Woods and McIlroy have been two of the PGA Tour’s biggest supporters amid golf’s battle between the traditional tour and the new Saudi-backed LIV Golf Series and the duo have taken it upon themselves to contribute to the fightback.
The plan was shared with their fellow professionals during the crunch players-only meeting held in Wilmington, Delaware on August 16, which was believed to be organized in response to the ongoing LIV Golf threat.
The pair have a proposed a series of one-day events that will be staged in front of a live audience, be technology-forward and be held in a non-green grass, stadium environment, according to Golfweek.
The events will be held in partnership with the PGA Tour and will complement, rather than conflict with, the Tour’s schedule.
They will reportedly launch in 2024 and will run from January through to March with a finale scheduled for later in the season.

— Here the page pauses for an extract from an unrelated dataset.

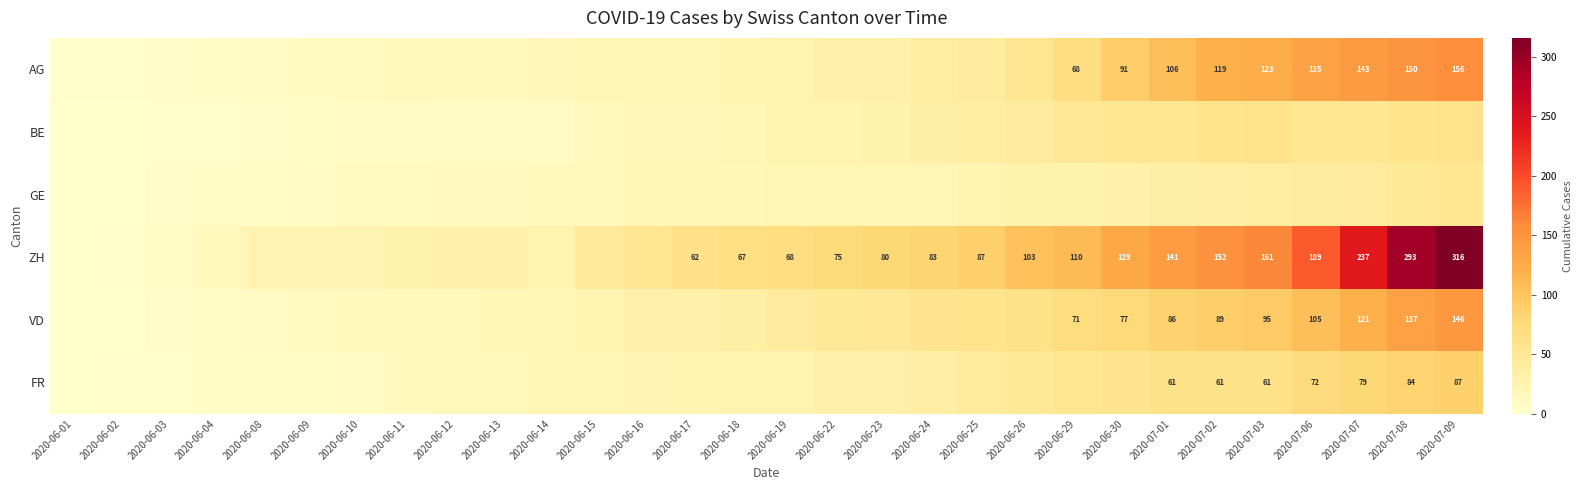

How many values in the BE series are below 25?

15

Broadcast and gaming partners are reportedly being discussed with NBC Sports touted as a potential media partner.
It is not clear exactly what the events will entail but more details are expected to be revealed by commissioner Jay Monahan at the Tour Championship next week.
The project has been two years in the making for Woods and McIlroy and the duo presented the idea to other anti-LIV pros last Tuesday as the movement against the Saudi-backed breakaway has gained momentum in recent weeks.
LIV Golf has already managed to lure away some of the PGA Tour’s biggest names, such as Dustin Johnson, Brooks Koepka and Bryson DeChambeau, with mega-money deals.
However, Woods and McIlroy have remained loyal to the PGA with the former reportedly rejecting an $800million offer to join the rebel series.
The project, along with their united stance against the rebel series, is said to have brought them closer together.
Woods and McIlroy arranged an informal meeting of players to discuss countering LIV Golf during last month’s J.P. McManus Pro-Am at Adare Manor in Ireland before the follow-up meeting this week.
Woods took off from Stuart, Florida Tuesday lunchtime with Rickie Fowler and two hours later had landed on the east coast, just a half an hour drive from Wilmington, Delaware, where the BMW Championship was played this week.
The meeting lasted 3.5 hours and was described as ‘good’ by one player, as reported by ESPN.
The idea was pitched to their peers as a long-term opportunity for players to build equity in the enterprise, which will have private funding in addition to corporate partnerships and sponsors.
The proposal was said to be received well by the 22 stars who attended the meeting and the plan, along with other suggestions discussed, have been passed onto Monahan.
The PGA Tour chief is believed to already be on board with the new events with the details on the format, potential participants, the experiential elements and the planned location of the events thought to be announced by Monahan at East Lake.
Monahan is scheduled to hold a press conference on Tuesday ahead of the Tour Championship but a PGA Tour spokesperson declined to comment on what he may discuss, according to Golfweek.
Following, Tuesday’s meeting McIlroy hailed Woods as the ‘alpha’ of the group, revealing the 46-year-old made himself heard with a hands-on approach to finding ‘actionable steps’ to secure the Tour’s future.
‘We’re all great players but we’re not Tiger Woods,’ the Northern Irishman said on Wednesday. ‘He is the hero that we’ve all looked up to and his voice carries further than anyone else’s in the game of golf. His role is navigating us to a place where we all think we should be.
‘I think it’s pretty apparent that whenever we all get in the room there’s an alpha in there and it’s not me. He cares a lot.’
McIlroy and his colleagues have kept tight-lipped about what was agreed in the meeting but it is understood the Tour’s top players agreed on trying to find ways to face each other more often – while avoiding LIV Golf rivals outside of majors.
Xander Schauffele, ranked sixth in the world, said there was ‘new’ and ‘fresh’ ideas raised at the meeting.
And Woods was at the center of the bid for unity among those who have not defected to LIV Golf.
Of Woods’ contribution, McIlroy added: ‘It shows how much he cares about the tour, it shows how much he cares about the players that are coming through and are going to be the next generation.
‘He’s carried the tour for a long, long time. Players that were his contemporaries, we’ve all benefited from that.’